- DOCUMENT SEGMENT -
-- -- --

May 8th 2013

Because I’ve let my weight training slip a little over the past few weeks I’m working on my laptop in my home gym – typing lines between sets of squats and dips and pull-ups – and that’s when I get the email from Fiona of Random House Australia.

You have a host of fans here. We were wondering if you’re writing a book or are interested in writing one. Would love to talk to you about it….

The whimper of excitement that escapes me is only allowable because I am alone. The way I almost vomit trying to suppress a happy-sob is, in all honesty, a little embarrassing, even though I am its only witness. The way I stumble to the gym beatbox, turn up the volume, and dance to George Michael’s ‘Too Funky’ with my thumbs hooked into the waistband of my shorts like a cowboy, with my legs kicking out from the squat position like I’m riding a horse, with my shoulders ducking down and to the left and then down and to the right, is unforgivable under any circumstances.

-- -- --

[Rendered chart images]
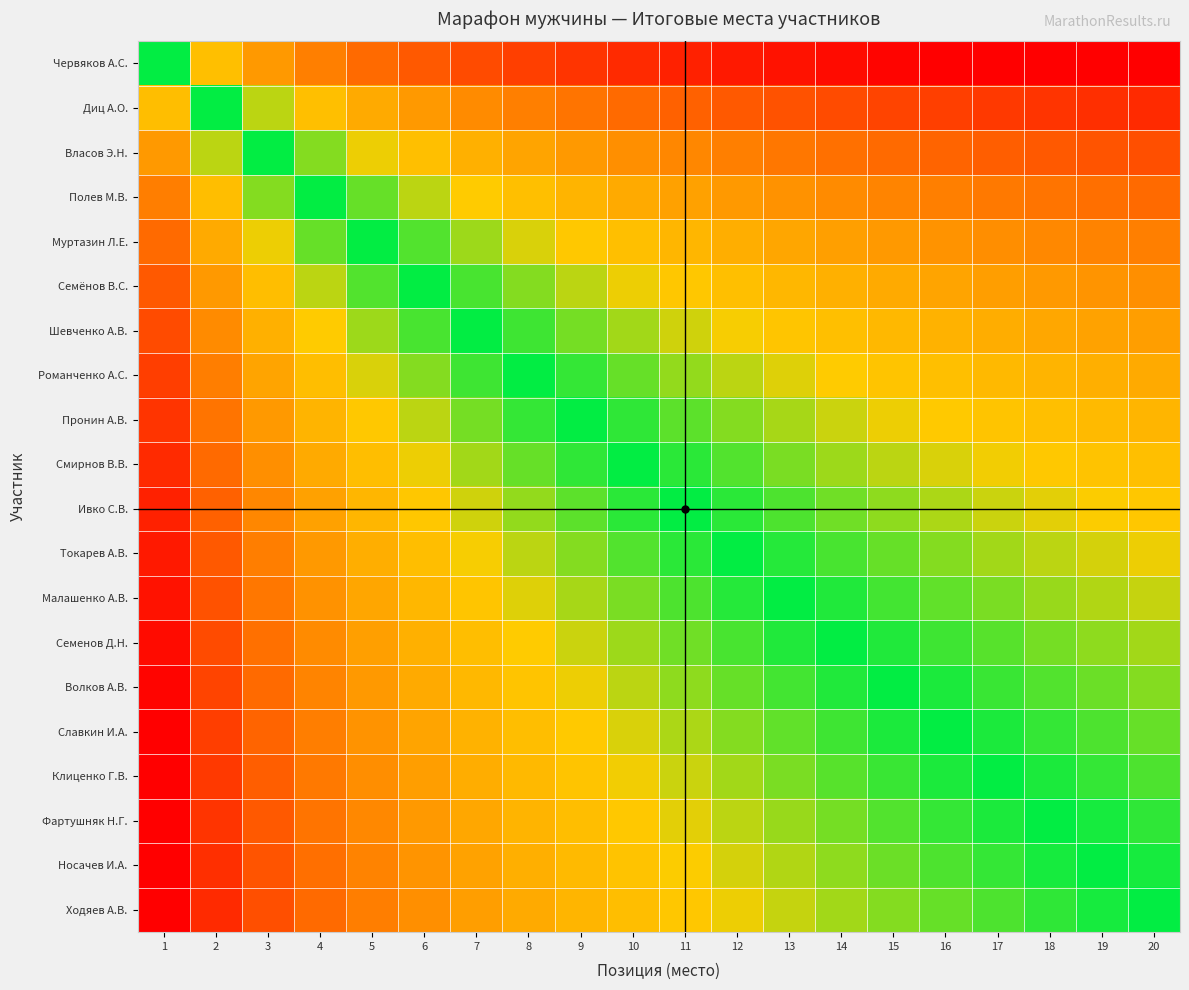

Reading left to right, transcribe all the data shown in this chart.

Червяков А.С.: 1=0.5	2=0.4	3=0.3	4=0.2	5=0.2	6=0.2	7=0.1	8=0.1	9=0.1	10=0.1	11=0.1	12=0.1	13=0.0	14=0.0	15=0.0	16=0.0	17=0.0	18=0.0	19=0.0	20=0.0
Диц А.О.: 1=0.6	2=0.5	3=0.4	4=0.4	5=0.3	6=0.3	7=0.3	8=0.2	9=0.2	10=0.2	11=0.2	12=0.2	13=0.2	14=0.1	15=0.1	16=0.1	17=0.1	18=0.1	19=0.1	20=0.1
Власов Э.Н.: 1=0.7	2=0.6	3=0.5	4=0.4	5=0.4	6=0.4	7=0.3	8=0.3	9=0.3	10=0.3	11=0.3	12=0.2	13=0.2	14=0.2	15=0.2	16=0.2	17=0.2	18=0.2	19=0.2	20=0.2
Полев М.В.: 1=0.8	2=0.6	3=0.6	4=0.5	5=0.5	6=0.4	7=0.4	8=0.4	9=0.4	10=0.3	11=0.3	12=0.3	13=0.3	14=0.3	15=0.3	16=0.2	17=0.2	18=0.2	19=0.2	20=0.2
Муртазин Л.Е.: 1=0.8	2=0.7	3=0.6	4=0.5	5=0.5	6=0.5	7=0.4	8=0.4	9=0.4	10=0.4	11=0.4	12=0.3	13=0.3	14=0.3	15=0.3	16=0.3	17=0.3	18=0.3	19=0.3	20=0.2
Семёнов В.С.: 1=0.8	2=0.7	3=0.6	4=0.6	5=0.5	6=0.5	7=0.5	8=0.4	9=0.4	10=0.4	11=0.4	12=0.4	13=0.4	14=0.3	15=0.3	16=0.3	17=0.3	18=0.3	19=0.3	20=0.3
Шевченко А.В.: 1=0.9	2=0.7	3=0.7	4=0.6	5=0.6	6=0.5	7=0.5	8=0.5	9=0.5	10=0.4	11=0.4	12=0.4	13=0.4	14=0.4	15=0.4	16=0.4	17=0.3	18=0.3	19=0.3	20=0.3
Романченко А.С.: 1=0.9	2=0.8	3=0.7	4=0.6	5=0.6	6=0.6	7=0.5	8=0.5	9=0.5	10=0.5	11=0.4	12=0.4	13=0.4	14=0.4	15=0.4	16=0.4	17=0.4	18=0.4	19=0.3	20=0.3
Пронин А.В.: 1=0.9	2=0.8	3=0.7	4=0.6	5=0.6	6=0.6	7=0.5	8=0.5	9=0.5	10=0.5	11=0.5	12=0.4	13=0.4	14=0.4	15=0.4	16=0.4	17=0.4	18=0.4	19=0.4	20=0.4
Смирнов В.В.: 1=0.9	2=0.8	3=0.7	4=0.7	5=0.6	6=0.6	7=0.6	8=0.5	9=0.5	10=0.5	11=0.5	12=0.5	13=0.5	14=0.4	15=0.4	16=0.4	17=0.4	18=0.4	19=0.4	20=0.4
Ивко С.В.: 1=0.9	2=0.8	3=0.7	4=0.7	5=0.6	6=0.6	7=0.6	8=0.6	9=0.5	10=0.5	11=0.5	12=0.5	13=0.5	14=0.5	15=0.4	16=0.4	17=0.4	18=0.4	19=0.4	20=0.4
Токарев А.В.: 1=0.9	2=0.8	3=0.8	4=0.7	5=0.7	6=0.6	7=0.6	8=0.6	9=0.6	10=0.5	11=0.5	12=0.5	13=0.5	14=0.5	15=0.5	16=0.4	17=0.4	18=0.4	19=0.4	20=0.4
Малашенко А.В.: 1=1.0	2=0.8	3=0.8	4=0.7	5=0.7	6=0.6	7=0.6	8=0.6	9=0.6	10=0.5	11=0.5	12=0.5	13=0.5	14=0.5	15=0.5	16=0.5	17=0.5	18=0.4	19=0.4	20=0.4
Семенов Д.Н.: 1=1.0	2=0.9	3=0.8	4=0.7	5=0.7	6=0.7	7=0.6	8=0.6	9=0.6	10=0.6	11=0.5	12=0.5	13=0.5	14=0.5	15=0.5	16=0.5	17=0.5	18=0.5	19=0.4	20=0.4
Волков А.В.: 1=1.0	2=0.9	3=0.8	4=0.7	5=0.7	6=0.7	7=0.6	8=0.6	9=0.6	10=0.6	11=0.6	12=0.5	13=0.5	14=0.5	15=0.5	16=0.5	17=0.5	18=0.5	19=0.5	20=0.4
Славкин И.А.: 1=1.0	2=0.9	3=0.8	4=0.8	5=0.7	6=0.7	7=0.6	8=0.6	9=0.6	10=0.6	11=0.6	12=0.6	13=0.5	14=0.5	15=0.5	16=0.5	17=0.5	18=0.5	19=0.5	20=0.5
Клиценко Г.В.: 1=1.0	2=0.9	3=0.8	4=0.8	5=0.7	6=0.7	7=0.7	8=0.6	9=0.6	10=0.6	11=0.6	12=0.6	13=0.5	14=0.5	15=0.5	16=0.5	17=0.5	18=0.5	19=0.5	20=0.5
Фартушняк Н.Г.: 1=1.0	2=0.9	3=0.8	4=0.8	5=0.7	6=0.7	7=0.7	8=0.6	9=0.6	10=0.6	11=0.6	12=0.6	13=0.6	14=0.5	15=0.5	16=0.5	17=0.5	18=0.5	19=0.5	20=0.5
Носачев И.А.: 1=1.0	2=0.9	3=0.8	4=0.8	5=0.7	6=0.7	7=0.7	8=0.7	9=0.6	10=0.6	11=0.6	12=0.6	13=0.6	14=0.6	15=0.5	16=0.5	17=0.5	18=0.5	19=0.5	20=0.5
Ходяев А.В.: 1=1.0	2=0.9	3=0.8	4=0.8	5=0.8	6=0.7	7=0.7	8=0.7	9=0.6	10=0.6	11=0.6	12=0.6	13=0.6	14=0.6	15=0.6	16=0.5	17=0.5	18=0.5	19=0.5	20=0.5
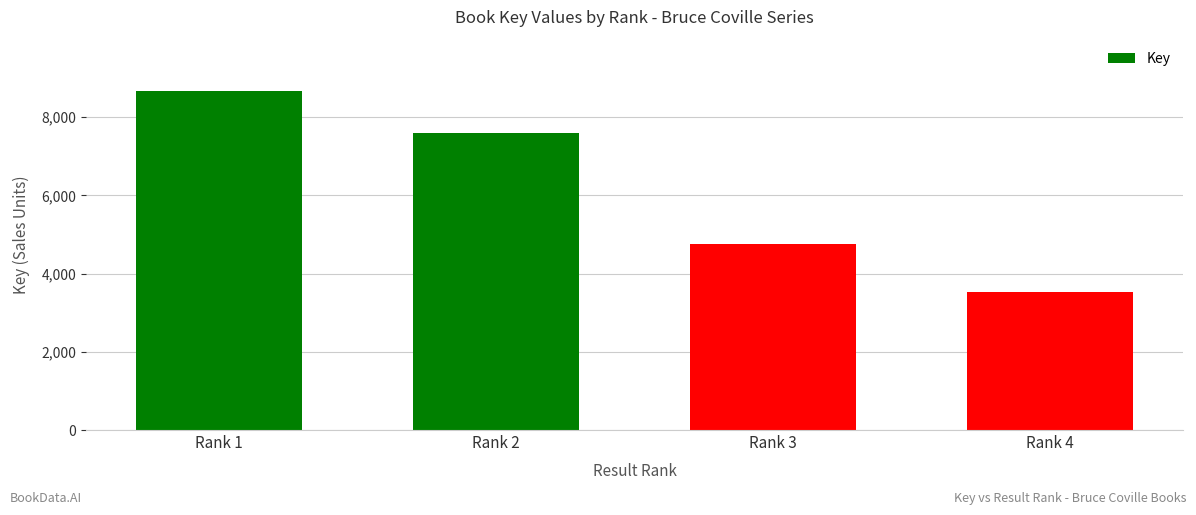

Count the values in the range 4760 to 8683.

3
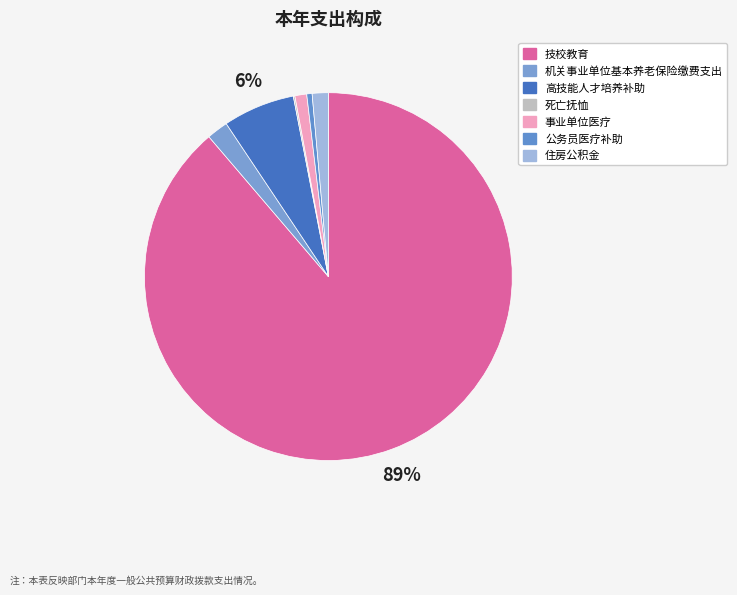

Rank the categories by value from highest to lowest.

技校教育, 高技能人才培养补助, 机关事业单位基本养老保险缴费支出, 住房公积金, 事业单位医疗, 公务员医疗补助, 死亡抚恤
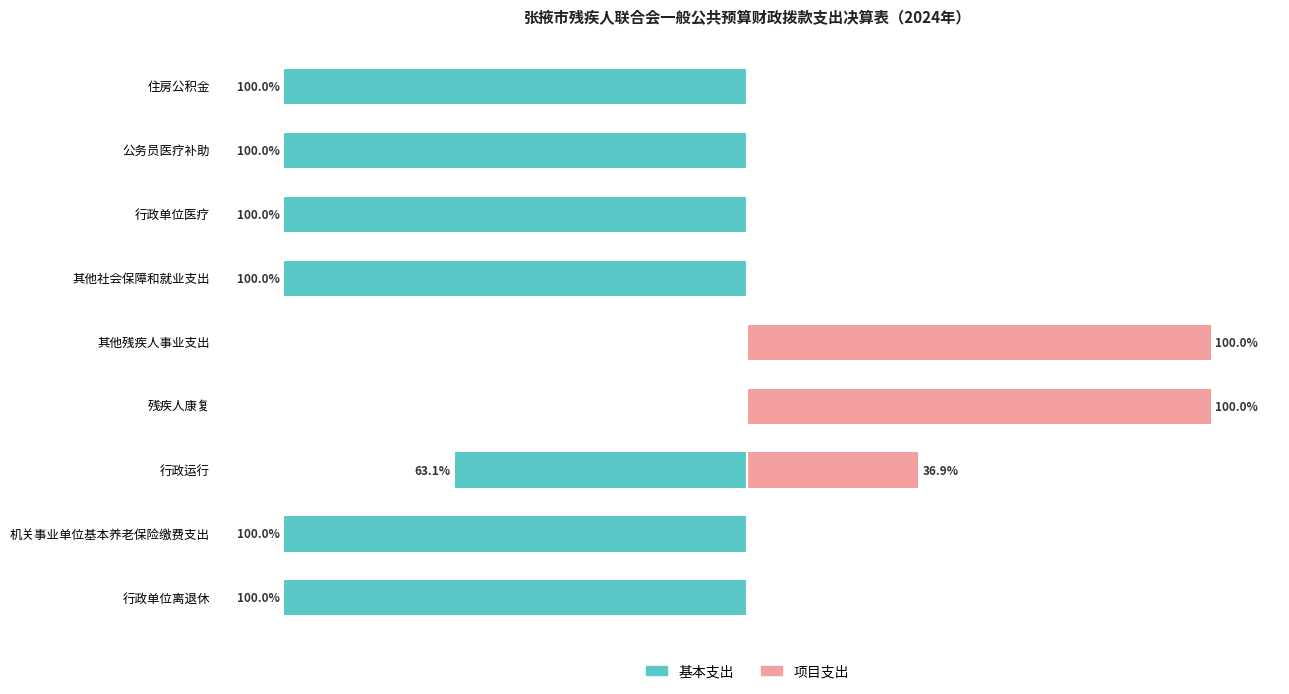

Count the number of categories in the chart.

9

-- -- --

- EXERCISE REQUIREMENTS -
[a] In the diary entry about the Random House email, what song does the writer dance to after reading it?
[b] In the records, copy the lines from the one containing "Count the values in the range 4760 to 8683." through the end of the records, including both ends. Omit the picture placeholders from your copy.
The text and the records have no connection to each other.

- EXPECTED RESULTS -
[a] George Michael's 'Too Funky'.

[b]
Count the values in the range 4760 to 8683.

3

Rank the categories by value from highest to lowest.

技校教育, 高技能人才培养补助, 机关事业单位基本养老保险缴费支出, 住房公积金, 事业单位医疗, 公务员医疗补助, 死亡抚恤

Count the number of categories in the chart.

9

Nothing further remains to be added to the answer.